I take swell umbrage at the utilise of this line because information technology is taking the line completely out of context. He said that in response to his Companion Barbara's comment in the story.  It wasn't meant or intended as some grand philosophical statement, simply as a reply.

I become that Moffat was nodding to the original series, but the 'fear makes companions of u.s.a. all' chip is stretching things.  Further, I am mistrustful of Anderson'due south cheering on something that doesn't quite fit just because it sounds squeamish.

Also, how does The Doctor Not remember Clara, whom he's essentially met twice earlier meeting her multiple times when she was dissever through time to save him, again and over again?

Nosotros besides see a glimpse of the War Doctor walking with the Moment back to this very stable, clearly a place where he felt safe.

Considering we needed the "War" Doctor (or as I phone call him, the real Ninth Md) shoehorned in to please Moffat'due south ego.

"Listen" is a truly wonderful episode that only makes sense once the whole affair is completed, like the best of Moffat.

"Listen" is a truly wonderful episode that only makes sense one time the whole thing is completed, like the best of Moffat.

"Listen" is a truly wonderful episode that only makes sense one time the whole thing is completed, like the all-time of Moffat.

"Listen" is a truly wonderful episode that only makes sense once the whole thing is completed, like the best of Moffat.

"Listen" is a truly wonderful episode that but makes sense once the whole thing is completed, like the best of Moffat.

Everything we thought was scary actually WAS the "probably" we all tell ourselves to make us feel better.

I Tin can'T BREATHE...I need a few minutes.  Oh, Kyle, even for you you've gone overboard.  You transcend donkey-kissing into directly-up rimming.

It was another little male child nether the comforter; it was just a dream about someone under your bed;

It Was All A Dream.  What is this: Doctor Who or Dallas ?

information technology was just the Doctor beingness scared of being alone and in the dark. Information technology was all there. So often, Doctor Who takes things every piffling kid fears and says, yes, information technology really is something scary; here, Moffat tells the audience that being scared is normal and it doesn't always indicate to a real danger, that being agape is a badge of honor and tin assistance you become brave, and that admitting you're afraid can be the bravest matter of all.

Such a lovely episode.

Something tells me that Kyle Anderson liked Listen.  What say y'all?

SHOCKED that Kyle Anderson liked a Doc Who episode!

Oh, and I didn't mention withal this fourth dimension out: Jenna Coleman is And so FRIGGING GOOD!

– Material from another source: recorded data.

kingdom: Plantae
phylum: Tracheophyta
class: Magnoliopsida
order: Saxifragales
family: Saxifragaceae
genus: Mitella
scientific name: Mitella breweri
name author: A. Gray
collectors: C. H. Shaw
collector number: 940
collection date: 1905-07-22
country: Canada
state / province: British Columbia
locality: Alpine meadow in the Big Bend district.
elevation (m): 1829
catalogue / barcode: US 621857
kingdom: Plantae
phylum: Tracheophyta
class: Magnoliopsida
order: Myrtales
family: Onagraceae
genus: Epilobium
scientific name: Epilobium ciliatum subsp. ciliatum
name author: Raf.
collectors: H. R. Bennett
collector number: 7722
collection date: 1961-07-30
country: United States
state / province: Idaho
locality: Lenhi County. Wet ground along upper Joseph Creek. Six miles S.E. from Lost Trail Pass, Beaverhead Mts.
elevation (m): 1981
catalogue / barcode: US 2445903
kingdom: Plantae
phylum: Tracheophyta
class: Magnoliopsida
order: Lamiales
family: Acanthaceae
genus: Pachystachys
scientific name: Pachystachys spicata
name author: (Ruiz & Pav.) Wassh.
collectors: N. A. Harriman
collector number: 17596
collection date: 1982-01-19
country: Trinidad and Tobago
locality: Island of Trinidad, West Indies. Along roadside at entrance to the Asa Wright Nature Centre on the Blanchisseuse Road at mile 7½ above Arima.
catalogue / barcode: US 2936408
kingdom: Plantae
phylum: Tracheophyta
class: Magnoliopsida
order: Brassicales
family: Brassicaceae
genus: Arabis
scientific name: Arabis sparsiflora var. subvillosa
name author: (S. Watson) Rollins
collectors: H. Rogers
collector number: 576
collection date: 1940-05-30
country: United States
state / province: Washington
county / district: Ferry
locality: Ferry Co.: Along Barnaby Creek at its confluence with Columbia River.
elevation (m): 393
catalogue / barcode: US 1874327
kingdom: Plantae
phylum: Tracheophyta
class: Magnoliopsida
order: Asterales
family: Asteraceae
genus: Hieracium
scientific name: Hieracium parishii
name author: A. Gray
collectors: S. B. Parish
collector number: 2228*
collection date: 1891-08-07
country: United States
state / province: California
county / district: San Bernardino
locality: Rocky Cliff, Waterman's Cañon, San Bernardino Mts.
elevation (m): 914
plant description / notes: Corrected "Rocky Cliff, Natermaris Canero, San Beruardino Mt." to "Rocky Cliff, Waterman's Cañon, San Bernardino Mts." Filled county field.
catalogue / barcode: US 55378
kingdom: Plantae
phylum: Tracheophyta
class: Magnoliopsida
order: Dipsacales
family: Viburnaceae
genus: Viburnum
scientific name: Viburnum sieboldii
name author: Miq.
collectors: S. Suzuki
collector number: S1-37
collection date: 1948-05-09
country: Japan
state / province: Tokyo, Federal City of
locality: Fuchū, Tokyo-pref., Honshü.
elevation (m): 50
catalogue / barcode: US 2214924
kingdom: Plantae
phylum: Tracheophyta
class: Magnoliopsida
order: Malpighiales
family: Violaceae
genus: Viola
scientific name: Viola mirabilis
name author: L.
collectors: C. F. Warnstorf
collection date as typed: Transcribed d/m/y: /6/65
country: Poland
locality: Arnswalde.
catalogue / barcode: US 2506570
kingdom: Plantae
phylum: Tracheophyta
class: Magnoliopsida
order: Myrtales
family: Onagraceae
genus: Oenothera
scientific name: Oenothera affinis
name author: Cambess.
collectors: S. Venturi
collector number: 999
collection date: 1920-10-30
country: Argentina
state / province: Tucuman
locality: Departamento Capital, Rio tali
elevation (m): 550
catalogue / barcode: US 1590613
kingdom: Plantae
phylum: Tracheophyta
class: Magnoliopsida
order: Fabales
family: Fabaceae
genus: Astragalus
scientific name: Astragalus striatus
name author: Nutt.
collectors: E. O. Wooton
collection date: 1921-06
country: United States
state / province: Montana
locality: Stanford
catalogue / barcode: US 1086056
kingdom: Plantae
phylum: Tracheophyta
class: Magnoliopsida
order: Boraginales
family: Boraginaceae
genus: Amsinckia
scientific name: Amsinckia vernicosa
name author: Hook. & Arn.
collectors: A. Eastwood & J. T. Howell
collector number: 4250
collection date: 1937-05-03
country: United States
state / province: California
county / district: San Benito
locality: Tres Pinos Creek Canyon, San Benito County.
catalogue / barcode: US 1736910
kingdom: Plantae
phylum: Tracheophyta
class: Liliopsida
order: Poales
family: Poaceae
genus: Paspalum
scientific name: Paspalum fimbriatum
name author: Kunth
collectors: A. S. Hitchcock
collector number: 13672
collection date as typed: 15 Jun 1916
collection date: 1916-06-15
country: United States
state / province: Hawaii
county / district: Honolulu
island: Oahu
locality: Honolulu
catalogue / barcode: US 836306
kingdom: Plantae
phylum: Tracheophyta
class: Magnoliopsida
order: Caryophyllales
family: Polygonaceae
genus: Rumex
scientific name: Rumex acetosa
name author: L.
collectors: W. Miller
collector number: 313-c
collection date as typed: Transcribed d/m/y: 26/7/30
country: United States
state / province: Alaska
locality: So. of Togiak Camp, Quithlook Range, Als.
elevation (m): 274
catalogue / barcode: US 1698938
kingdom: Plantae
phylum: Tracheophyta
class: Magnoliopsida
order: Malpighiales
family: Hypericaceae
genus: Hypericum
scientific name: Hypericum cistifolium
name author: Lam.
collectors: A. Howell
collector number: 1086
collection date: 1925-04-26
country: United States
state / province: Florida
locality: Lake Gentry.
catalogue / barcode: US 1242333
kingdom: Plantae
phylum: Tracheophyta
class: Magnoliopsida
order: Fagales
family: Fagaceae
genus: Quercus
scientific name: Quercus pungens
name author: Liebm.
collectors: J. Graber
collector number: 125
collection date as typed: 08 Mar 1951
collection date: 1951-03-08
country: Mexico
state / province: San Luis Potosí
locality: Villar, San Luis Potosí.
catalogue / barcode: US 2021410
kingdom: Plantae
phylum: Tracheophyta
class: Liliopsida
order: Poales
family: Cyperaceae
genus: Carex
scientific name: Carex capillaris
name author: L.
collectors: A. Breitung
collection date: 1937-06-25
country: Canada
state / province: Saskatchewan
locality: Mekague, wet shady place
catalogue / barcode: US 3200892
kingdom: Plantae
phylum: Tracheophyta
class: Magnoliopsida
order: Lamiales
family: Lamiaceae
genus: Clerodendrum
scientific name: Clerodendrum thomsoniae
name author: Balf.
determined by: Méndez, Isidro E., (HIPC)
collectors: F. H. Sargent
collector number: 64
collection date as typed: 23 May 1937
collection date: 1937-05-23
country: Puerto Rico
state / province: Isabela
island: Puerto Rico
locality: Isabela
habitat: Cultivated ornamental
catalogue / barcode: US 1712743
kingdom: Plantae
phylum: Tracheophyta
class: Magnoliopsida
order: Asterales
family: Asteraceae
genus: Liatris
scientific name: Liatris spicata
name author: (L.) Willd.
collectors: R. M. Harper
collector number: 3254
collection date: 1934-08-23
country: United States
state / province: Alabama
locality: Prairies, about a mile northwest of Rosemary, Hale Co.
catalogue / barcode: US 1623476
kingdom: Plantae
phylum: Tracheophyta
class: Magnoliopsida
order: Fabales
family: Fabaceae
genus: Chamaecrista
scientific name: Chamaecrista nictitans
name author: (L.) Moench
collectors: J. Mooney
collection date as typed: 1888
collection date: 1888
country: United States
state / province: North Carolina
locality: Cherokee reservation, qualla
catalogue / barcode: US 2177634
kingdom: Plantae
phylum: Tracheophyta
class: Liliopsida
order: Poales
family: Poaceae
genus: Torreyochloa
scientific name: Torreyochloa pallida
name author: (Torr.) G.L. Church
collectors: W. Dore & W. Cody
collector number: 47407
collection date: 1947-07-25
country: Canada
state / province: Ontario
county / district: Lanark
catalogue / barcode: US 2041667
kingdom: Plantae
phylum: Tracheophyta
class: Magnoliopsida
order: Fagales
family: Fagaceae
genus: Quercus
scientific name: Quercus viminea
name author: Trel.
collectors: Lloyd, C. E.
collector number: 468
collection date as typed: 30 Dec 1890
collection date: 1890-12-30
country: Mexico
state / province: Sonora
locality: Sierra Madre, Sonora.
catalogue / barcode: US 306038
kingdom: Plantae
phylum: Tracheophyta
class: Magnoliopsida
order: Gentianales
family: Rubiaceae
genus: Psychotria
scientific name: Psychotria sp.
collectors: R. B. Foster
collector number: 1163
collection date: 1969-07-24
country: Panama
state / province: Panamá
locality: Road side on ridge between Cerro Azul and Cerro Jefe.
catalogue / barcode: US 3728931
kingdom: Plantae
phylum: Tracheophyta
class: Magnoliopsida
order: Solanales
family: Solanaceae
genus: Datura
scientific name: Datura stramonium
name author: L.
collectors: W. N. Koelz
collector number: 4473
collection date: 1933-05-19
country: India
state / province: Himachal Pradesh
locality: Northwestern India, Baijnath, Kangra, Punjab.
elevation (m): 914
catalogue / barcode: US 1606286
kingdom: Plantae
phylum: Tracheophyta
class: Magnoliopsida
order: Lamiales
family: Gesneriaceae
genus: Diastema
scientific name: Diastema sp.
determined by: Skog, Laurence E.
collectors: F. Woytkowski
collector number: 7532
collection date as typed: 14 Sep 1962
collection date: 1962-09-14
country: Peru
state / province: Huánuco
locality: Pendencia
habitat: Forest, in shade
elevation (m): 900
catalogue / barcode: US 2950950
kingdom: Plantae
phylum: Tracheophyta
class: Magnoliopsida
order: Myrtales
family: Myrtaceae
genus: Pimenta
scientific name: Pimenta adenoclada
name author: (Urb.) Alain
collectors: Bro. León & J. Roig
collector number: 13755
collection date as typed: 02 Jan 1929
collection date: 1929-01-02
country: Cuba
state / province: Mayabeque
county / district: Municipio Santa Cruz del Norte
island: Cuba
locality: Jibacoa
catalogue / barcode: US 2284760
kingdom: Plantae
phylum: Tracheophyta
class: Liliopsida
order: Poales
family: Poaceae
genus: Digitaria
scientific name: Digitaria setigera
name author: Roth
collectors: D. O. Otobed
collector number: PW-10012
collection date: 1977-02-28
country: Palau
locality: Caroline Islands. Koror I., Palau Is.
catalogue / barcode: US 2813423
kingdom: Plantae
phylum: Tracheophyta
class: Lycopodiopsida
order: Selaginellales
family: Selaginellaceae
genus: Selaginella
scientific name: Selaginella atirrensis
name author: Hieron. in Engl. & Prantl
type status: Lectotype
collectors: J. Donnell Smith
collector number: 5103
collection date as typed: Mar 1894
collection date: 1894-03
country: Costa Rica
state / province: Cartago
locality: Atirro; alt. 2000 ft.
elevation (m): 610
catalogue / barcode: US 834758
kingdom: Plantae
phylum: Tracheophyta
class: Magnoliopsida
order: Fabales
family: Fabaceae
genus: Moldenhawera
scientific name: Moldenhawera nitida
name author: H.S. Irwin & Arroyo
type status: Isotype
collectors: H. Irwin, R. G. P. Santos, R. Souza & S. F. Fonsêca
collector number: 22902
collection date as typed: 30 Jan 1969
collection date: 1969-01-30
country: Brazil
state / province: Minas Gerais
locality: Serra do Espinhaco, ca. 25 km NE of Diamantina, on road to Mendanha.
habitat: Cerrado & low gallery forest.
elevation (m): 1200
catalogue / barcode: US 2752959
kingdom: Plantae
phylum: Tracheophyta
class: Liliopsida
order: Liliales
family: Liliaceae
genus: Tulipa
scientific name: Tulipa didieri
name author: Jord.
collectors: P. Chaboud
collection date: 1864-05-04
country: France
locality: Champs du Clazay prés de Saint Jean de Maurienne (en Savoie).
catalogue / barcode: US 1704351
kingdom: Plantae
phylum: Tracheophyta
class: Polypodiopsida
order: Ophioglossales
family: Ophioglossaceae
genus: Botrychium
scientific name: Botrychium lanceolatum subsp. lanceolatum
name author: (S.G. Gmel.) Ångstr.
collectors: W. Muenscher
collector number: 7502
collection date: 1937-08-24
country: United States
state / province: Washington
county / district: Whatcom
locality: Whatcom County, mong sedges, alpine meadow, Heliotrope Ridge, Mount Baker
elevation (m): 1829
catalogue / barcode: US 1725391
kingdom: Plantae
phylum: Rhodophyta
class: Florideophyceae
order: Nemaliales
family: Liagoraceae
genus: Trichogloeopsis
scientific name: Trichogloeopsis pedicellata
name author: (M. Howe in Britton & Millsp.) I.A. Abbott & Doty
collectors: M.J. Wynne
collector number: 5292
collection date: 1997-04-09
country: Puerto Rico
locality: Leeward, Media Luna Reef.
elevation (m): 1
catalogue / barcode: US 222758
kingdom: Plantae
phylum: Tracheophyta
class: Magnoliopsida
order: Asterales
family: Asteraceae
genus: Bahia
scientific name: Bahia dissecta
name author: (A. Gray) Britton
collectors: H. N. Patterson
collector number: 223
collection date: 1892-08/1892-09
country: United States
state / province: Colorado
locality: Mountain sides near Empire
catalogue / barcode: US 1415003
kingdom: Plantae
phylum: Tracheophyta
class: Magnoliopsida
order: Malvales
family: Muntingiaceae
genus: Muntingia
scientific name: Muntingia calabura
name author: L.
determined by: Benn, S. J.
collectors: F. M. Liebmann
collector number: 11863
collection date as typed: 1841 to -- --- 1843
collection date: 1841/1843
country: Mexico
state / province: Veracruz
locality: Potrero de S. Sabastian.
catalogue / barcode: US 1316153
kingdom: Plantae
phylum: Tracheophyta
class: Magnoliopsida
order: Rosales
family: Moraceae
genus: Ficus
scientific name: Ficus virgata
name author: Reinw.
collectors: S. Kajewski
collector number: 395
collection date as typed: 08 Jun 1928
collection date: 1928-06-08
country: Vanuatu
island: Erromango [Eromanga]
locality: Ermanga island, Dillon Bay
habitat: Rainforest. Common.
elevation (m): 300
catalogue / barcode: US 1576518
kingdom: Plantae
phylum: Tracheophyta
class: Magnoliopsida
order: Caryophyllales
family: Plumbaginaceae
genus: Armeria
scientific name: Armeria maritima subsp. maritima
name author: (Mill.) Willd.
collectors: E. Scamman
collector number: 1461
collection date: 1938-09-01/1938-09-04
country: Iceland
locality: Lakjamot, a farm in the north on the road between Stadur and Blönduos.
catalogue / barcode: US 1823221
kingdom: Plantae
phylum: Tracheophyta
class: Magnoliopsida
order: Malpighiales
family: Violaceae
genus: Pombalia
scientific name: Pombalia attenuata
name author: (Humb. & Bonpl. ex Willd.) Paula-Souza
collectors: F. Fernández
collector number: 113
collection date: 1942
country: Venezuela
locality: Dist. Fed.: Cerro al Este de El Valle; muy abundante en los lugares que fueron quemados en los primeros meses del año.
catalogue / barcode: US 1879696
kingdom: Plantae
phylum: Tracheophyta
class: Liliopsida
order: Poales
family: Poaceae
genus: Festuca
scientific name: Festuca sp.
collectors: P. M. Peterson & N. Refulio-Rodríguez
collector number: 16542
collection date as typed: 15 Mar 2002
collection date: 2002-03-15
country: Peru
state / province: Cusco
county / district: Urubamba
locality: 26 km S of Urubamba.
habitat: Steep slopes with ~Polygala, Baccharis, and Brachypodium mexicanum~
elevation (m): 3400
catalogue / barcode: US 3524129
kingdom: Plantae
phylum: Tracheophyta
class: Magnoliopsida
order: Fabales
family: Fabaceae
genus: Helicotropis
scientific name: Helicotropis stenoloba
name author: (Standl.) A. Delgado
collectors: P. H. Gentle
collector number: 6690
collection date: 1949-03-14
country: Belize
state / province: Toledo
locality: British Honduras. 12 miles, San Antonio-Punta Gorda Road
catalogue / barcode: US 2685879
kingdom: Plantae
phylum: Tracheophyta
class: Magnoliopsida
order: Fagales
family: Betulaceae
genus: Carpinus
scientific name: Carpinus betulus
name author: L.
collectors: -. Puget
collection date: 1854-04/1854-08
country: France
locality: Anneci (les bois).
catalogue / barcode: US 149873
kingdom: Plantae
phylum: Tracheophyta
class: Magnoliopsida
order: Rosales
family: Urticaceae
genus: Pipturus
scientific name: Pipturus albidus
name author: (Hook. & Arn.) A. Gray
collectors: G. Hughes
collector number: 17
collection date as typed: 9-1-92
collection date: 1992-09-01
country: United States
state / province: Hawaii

Oh, and he didn't mention yet this time out: Jenna Coleman is SO FRIGGING HOT!

My God, they've just been giving her peachy things to practise and she'south been delivering to the Nth degree. She's great great great.

I so look forrard to come across where the Danny/Clara storyline goes

Nowhere, Fast.  Let me play psychic to his psycho, but the Danny/Clara storyline will terminate upward existence a rubbish heap of total nonsense that Kyle Anderson will insist is a authentication of genius.

just more often than not I look forward to where she goes equally a character, because right now she's easily my favorite companion of the new series. Yeah, I said it.

SHOCKED that Clara is his favorite Companion of the new series!
SHOCKED I SAY!


Adjacent week, nosotros have a heist… in a banking company… having to practice with time… and a weird Not-Ree-Yees alien creature and Keeley Hawes looking stern librarian.

I can genuinely say I have no idea what he'south talking about at this point, though to be fair I rarely can make genuine sense out of Anderson's cheerleading, as muddled as about Doc Who episodes are present.

"Fourth dimension Heist" is side by side week, written by Moffat and Stephen Thompson and directed again by Mackinnon. Take a gander!

And let'southward talk about "Listen" below! Did you lot similar it as much as I did?

That, my dearest Kyle, is impossible.  No i can like a Doctor Whoepisode more than you.  Then over again, no 1 gets paid to like them more than than yous.  Yep, I said information technology.